- Exercise description -
Copy out every line in the data below that contains the string "Trattamento". Count a match only when the uppercase and lowercase letters are the same.

*** Raw data ***

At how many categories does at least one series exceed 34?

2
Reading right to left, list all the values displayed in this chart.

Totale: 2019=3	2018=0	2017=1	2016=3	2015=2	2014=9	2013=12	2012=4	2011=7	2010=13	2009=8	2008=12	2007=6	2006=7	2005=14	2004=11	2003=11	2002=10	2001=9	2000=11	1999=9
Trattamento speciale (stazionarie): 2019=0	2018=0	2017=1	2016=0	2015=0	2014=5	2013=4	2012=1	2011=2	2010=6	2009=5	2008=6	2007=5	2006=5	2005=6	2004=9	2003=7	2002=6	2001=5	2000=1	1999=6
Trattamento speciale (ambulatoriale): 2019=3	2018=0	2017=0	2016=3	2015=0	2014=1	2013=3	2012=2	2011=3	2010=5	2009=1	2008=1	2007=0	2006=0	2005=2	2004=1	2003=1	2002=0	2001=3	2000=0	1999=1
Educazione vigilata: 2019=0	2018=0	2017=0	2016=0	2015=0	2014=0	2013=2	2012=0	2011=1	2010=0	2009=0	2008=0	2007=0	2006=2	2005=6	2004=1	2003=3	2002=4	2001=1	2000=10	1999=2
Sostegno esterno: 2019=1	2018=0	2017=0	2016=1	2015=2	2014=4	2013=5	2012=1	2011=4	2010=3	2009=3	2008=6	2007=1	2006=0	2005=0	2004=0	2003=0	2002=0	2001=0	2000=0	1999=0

*** End of Raw data ***

- Solution to this exercise -
Trattamento speciale (stazionarie): 2019=0	2018=0	2017=1	2016=0	2015=0	2014=5	2013=4	2012=1	2011=2	2010=6	2009=5	2008=6	2007=5	2006=5	2005=6	2004=9	2003=7	2002=6	2001=5	2000=1	1999=6
Trattamento speciale (ambulatoriale): 2019=3	2018=0	2017=0	2016=3	2015=0	2014=1	2013=3	2012=2	2011=3	2010=5	2009=1	2008=1	2007=0	2006=0	2005=2	2004=1	2003=1	2002=0	2001=3	2000=0	1999=1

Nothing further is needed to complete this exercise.